4
votes

I'm developing audio plugins that run within a host such as Cubase, and I'm looking to add High DPI support. This is problematic because all host applications that I know of declare themselves as non-high DPI aware, so all windows are scaled automatically by the DWM. I'm looking for a way to turn off DWM DPI scaling for the plugin window, even if the host itself is not DPI-aware (so it uses DWM DPI scaling for all other windows). Does anyone know if this is possible at all?

For applications that use a lot of plugins, such as audio hosts, this is a very real problem because they can't just go ahead and declare themselves as high-DPI aware: this would break all existing plugins. So unless Windows provides a solution for this, we're always stuck in 96 dpi land. Basically I think we need a solution that is more fine-grained than setting this per-process, so the host and plugins can individually declare their awareness level.

In case this currently can't be done, is there a way to contact a Microsoft engineer so it could be added to a future version of Windows?

2
Great link, but unfortunately only a few of Microsoft's products seem to participate. There's nothing for Windows in general as far as I can see.Frederik Slijkerman
DPI awareness is process-wide instead of per-window because when you call GetCursorPos(), how does the system know which window's DPI to consult? There is no window handle parameter. The problem is unsolvable.Raymond Chen
Thanks Raymond.
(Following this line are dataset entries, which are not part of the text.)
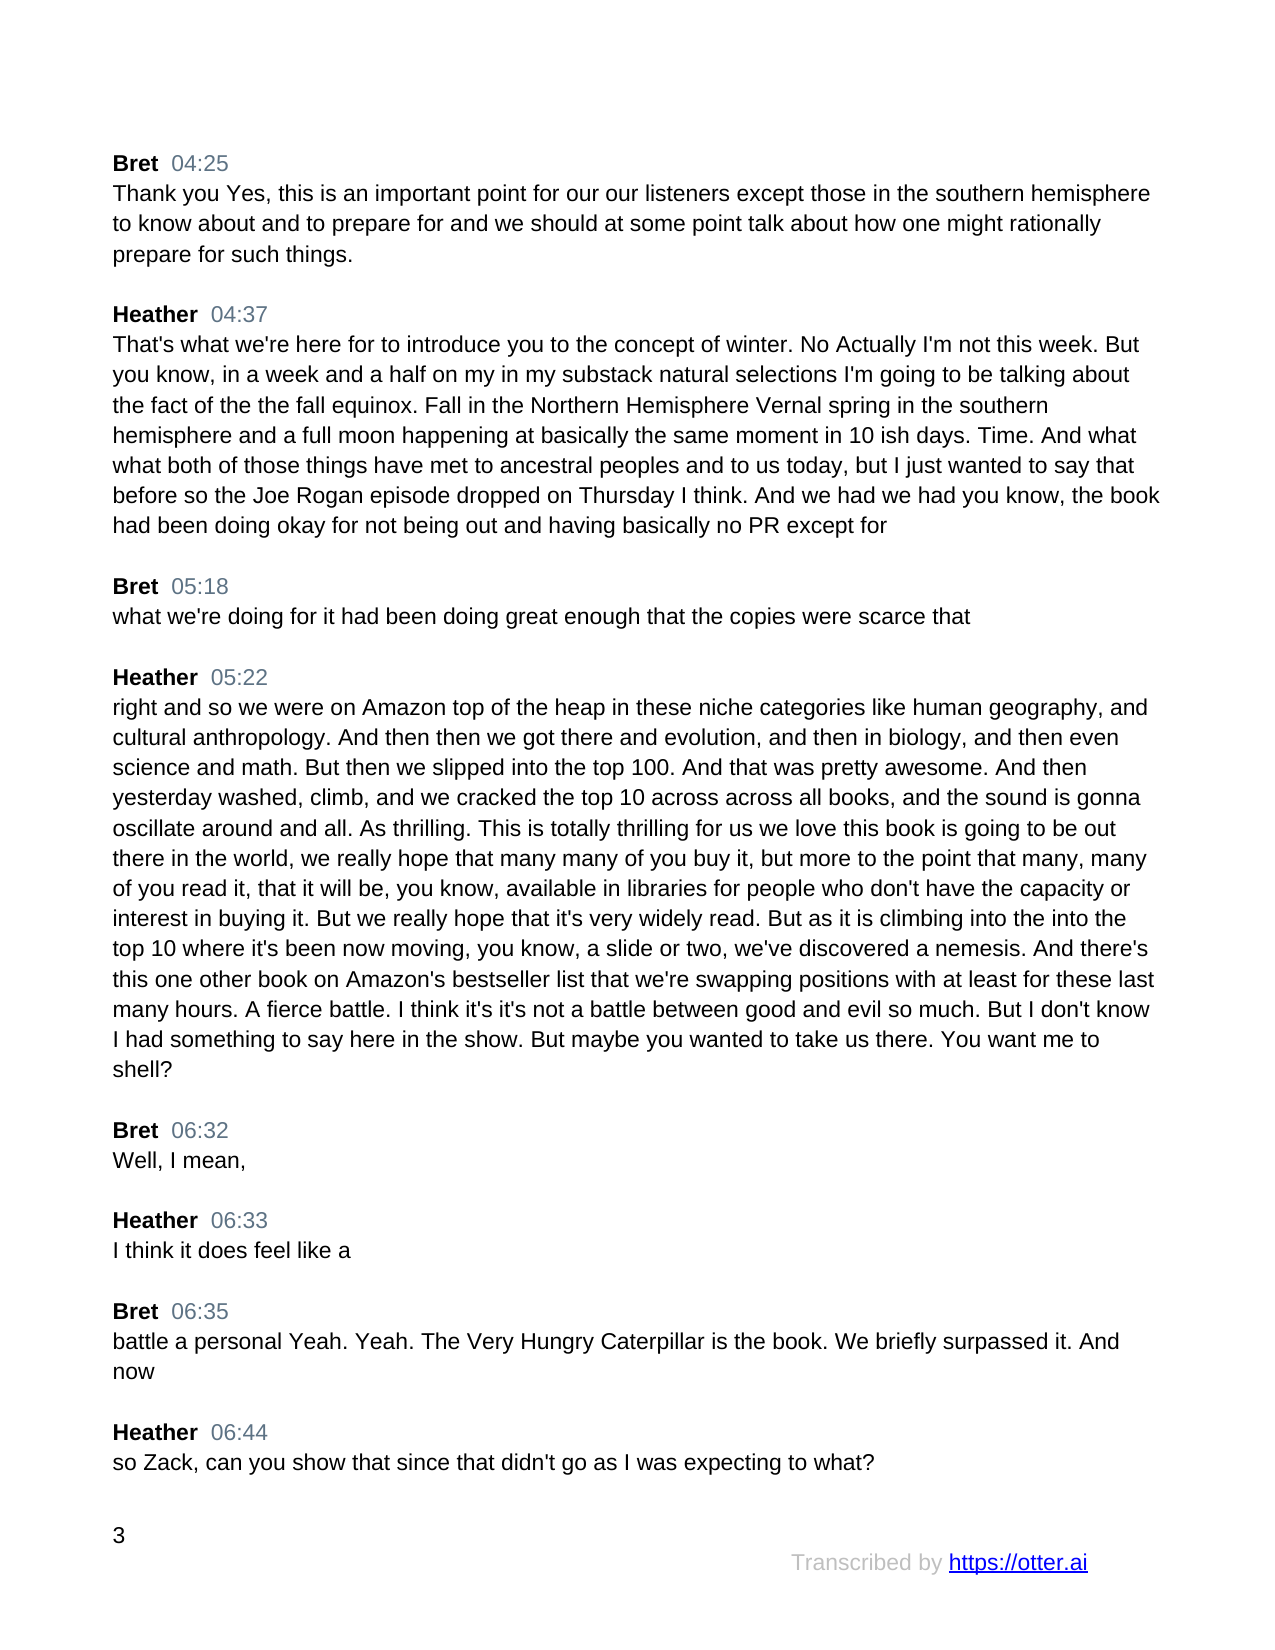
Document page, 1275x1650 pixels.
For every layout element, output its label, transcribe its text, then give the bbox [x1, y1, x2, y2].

text so Zack, can you show that since that didn't go as I was expecting to what? [112, 1449, 1162, 1475]
text Bret 06:32 [112, 1117, 1162, 1143]
text battle a personal Yeah. Yeah. The Very Hungry Caterpillar is the book. We briefly surpassed it. And now [112, 1328, 1162, 1385]
text I think it does feel like a [112, 1237, 1162, 1264]
text Heather 06:33 [112, 1207, 1162, 1234]
text right and so we were on Amazon top of the heap in these niche categories like human geography, and cultural anthropology. And then then we got there and evolution, and then in biology, and then even science and math. But then we slipped into the top 100. And that was pretty awesome. And then yesterday washed, climb, and we cracked the top 10 across across all books, and the sound is gonna oscillate around and all. As thrilling. This is totally thrilling for us we love this book is going to be out there in the world, we really hope that many many of you buy it, but more to the point that many, many of you read it, that it will be, you know, available in libraries for people who don't have the capacity or interest in buying it. But we really hope that it's very widely read. But as it is climbing into the into the top 10 where it's been now moving, you know, a slide or two, we've discovered a nemesis. And there's this one other book on Amazon's bestseller list that we're swapping positions with at least for these last many hours. A fierce battle. I think it's it's not a battle between good and evil so much. But I don't know I had something to say here in the show. But maybe you wanted to take us there. You want me to shell? [112, 694, 1162, 1083]
text Heather 06:44 [112, 1419, 1162, 1445]
text Bret 04:25 [112, 150, 1162, 176]
text Well, I mean, [112, 1147, 1162, 1173]
text Bret 05:18 [112, 573, 1162, 599]
text Bret 06:35 [112, 1298, 1162, 1324]
text what we're doing for it had been doing great enough that the copies were scarce that [112, 603, 1162, 629]
text Thank you Yes, this is an important point for our our listeners except those in the southern hemisphere to know about and to prepare for and we should at some point talk about how one might rationally prepare for such things. [112, 180, 1162, 267]
text Heather 04:37 [112, 301, 1162, 327]
text Heather 05:22 [112, 663, 1162, 690]
text That's what we're here for to introduce you to the concept of winter. No Actually I'm not this week. But you know, in a week and a half on my in my substack natural selections I'm going to be talking about the fact of the the fall equinox. Fall in the Northern Hemisphere Vernal spring in the southern hemisphere and a full moon happening at basically the same moment in 10 ish days. Time. And what what both of those things have met to ancestral peoples and to us today, but I just wanted to say that before so the Joe Rogan episode dropped on Thursday I think. And we had we had you know, the book had been doing okay for not being out and having basically no PR except for [112, 331, 1162, 539]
I think coming from you this must be the definite answer. :-) If you post this as the answer, I'd accept it.Frederik Slijkerman
I expect that since the Windows 8.1 implementation is such a mess, that not even Windows 8.1's control panel supports per-monitor-DPI-awareness, without glitches aplenty, that this will all get rebuilt again in Windows 10. Oh the fun. For fun, try taking the Screen Resolution window and drag it from a 96 dpi monitor to a 150+ dpi monitor, and back again.Warren P

2 Answers

5
votes

Per window DPI awareness is now possible, since Windows 10 anniversary update. A new API SetThreadDpiAwarenessContext() can be used to set per window,and per thread DPI awareness. This is accomplished as follows.
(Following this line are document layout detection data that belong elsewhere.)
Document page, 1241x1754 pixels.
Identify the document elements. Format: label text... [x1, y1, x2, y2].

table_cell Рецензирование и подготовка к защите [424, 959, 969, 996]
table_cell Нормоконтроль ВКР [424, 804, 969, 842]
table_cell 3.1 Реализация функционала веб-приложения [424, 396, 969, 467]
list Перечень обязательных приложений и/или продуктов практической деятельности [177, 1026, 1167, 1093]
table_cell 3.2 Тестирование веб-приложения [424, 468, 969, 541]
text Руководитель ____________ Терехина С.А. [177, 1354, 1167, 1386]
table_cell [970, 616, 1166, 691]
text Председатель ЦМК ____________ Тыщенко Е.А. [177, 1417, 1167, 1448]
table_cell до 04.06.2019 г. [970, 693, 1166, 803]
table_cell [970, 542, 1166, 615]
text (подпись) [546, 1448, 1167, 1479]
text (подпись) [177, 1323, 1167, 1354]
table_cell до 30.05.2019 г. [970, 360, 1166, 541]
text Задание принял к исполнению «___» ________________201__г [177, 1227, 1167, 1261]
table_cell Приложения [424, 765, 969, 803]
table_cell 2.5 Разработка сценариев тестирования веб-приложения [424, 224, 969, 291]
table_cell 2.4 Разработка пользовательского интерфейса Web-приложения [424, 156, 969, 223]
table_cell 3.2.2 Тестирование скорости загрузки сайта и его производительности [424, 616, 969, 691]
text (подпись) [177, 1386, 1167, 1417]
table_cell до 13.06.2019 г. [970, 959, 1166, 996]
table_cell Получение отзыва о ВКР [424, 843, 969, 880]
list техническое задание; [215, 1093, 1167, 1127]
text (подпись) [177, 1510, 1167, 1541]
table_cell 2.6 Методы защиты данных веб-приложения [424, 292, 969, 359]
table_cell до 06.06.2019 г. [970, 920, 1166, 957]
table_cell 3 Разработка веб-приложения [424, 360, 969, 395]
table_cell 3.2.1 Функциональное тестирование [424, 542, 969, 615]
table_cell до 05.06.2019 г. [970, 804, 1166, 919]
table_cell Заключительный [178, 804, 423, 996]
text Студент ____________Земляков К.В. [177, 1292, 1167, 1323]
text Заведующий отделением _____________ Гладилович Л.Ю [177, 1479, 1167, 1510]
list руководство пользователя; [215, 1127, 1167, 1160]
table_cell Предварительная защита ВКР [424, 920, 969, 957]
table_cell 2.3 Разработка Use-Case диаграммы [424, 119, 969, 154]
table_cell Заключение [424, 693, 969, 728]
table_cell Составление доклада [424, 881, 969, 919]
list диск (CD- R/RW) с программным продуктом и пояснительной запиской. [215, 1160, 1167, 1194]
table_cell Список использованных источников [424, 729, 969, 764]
  • A thread can now dynamically change its DPI awarensss.
  • DPI awareness of a window created by the thread will depend on the DPI awareness of the calling thread at the time windows was created.
  • When windows procedure for a window is called, the thread is automatically switched to the DPI awareness context that was in use when the window was created.

Read the following references.

2
votes

You are out of luck here. DPI awareness is a process wide setting. In Windows 8.1 you can declare the process to be DPI aware on a per monitor basis.

And as Raymond comments above, no amount of engineering would enable API functions like GetCursorPos to have per-window DPI awareness, since such functions are not passed windows.